→ Task item
Start at the first line of the material below and retype each line through the one containing "Moderate, depending on moisture exposure", exactly.

:::::

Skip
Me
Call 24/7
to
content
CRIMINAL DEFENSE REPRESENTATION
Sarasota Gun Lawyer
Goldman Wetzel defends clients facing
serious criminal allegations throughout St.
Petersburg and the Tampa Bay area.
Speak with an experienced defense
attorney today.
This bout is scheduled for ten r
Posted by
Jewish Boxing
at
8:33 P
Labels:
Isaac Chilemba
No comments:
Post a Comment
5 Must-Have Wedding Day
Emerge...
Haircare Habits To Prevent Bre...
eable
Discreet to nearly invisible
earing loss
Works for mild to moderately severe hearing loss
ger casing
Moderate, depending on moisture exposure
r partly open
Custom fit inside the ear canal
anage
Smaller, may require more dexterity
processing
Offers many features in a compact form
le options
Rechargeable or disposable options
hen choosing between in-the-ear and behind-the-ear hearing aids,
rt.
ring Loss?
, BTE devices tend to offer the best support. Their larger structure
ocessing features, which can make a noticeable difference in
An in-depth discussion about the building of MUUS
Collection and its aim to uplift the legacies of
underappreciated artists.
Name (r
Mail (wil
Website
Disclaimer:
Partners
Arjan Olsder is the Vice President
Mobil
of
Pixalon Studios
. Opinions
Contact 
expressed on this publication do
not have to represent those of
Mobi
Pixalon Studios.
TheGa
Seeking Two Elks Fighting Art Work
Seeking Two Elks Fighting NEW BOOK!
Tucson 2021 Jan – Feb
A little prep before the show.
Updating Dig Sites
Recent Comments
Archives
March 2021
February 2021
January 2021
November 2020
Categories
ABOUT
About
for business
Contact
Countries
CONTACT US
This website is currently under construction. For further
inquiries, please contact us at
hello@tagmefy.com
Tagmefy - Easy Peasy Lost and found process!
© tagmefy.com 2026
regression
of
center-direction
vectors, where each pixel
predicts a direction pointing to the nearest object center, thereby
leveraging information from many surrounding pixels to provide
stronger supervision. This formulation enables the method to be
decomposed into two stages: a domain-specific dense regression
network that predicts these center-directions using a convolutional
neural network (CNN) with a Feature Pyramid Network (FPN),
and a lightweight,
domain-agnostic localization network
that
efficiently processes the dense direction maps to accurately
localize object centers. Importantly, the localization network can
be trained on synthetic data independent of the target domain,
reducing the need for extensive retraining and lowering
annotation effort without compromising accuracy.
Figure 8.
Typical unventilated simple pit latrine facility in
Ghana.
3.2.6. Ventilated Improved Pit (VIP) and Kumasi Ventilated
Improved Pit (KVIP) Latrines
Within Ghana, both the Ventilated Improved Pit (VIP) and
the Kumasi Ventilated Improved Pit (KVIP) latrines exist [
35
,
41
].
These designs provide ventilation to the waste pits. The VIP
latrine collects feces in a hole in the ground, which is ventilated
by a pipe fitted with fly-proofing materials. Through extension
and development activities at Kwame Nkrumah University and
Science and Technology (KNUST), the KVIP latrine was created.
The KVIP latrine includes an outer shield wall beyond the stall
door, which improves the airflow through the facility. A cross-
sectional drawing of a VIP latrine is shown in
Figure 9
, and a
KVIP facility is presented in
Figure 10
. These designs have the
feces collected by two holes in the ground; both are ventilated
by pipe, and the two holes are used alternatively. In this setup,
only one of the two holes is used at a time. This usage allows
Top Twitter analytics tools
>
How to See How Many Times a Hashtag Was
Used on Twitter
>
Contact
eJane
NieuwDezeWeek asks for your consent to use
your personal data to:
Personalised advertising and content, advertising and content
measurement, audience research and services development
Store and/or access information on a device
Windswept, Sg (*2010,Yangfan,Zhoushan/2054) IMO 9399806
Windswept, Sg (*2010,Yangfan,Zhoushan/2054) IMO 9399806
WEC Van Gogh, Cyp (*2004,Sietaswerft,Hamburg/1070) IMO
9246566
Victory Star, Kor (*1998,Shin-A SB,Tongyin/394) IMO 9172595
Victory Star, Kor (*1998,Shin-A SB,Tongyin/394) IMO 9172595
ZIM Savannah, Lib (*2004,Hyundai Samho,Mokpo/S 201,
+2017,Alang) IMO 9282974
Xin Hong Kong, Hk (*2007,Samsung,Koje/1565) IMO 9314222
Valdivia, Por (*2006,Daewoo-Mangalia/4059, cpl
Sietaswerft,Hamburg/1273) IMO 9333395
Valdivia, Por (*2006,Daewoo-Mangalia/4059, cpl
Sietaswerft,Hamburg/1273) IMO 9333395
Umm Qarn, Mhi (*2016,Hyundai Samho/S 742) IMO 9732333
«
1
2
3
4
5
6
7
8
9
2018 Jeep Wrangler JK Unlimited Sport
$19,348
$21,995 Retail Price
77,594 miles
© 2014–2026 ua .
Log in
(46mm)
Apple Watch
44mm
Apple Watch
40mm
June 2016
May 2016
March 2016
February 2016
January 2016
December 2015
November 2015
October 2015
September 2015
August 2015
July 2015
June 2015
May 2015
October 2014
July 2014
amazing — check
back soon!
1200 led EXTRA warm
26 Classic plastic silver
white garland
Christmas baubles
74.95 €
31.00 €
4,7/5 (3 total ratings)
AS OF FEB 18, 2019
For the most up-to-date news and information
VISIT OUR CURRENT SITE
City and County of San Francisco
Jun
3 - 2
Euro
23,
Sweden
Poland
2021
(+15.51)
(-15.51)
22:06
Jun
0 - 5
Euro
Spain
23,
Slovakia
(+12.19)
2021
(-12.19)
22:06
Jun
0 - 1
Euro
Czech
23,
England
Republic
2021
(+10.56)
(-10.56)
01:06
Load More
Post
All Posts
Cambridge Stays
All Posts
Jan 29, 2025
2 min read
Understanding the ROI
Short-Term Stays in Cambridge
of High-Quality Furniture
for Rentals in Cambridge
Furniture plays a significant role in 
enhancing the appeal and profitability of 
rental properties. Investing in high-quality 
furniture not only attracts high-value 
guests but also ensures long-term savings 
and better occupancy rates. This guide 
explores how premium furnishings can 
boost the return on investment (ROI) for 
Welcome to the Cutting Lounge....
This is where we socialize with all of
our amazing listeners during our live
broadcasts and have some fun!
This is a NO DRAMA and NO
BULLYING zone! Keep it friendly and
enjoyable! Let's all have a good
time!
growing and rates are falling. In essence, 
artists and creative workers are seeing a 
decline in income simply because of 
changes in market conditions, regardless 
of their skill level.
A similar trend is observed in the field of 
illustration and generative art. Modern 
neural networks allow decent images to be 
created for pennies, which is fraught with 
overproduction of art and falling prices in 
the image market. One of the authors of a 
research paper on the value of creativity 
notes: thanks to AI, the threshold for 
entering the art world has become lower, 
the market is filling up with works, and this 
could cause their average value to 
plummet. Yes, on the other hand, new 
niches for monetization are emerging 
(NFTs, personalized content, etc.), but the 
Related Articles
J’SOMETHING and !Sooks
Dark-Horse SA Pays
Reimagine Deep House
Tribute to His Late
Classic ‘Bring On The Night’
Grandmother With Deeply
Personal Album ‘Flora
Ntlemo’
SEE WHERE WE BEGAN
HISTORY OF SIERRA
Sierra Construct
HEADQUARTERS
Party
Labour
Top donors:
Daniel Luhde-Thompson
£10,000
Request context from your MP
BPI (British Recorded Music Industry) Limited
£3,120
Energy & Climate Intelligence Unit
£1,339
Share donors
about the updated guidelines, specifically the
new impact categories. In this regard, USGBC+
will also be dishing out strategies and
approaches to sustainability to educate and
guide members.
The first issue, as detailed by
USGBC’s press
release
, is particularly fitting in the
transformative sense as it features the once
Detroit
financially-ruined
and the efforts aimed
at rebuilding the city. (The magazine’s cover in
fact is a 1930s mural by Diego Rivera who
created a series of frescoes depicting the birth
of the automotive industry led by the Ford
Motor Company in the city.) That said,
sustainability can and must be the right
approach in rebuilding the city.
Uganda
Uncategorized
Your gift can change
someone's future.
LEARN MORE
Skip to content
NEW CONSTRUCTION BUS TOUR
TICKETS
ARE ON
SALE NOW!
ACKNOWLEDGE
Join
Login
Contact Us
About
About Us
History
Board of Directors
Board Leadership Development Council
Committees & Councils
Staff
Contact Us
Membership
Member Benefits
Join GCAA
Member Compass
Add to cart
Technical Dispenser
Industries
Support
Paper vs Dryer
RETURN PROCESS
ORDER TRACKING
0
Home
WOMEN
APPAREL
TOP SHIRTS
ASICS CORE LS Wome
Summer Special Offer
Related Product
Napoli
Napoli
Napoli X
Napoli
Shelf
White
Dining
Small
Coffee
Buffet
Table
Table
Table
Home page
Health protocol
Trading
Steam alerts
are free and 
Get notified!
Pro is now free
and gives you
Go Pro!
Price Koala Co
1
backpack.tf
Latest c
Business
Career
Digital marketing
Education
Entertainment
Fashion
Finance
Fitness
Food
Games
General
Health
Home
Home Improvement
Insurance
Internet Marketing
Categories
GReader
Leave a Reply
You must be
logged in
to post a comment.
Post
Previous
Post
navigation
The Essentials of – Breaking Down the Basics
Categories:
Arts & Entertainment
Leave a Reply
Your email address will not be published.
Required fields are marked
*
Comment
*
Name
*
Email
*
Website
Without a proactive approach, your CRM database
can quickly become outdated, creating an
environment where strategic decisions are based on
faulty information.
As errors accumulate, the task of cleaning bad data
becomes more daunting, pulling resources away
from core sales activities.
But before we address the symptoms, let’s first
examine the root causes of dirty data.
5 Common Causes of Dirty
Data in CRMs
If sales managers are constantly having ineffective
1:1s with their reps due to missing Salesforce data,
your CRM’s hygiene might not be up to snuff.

:::::

→ Task solution
Skip
Me
Call 24/7
to
content
CRIMINAL DEFENSE REPRESENTATION
Sarasota Gun Lawyer
Goldman Wetzel defends clients facing
serious criminal allegations throughout St.
Petersburg and the Tampa Bay area.
Speak with an experienced defense
attorney today.
This bout is scheduled for ten r
Posted by
Jewish Boxing
at
8:33 P
Labels:
Isaac Chilemba
No comments:
Post a Comment
5 Must-Have Wedding Day
Emerge...
Haircare Habits To Prevent Bre...
eable
Discreet to nearly invisible
earing loss
Works for mild to moderately severe hearing loss
ger casing
Moderate, depending on moisture exposure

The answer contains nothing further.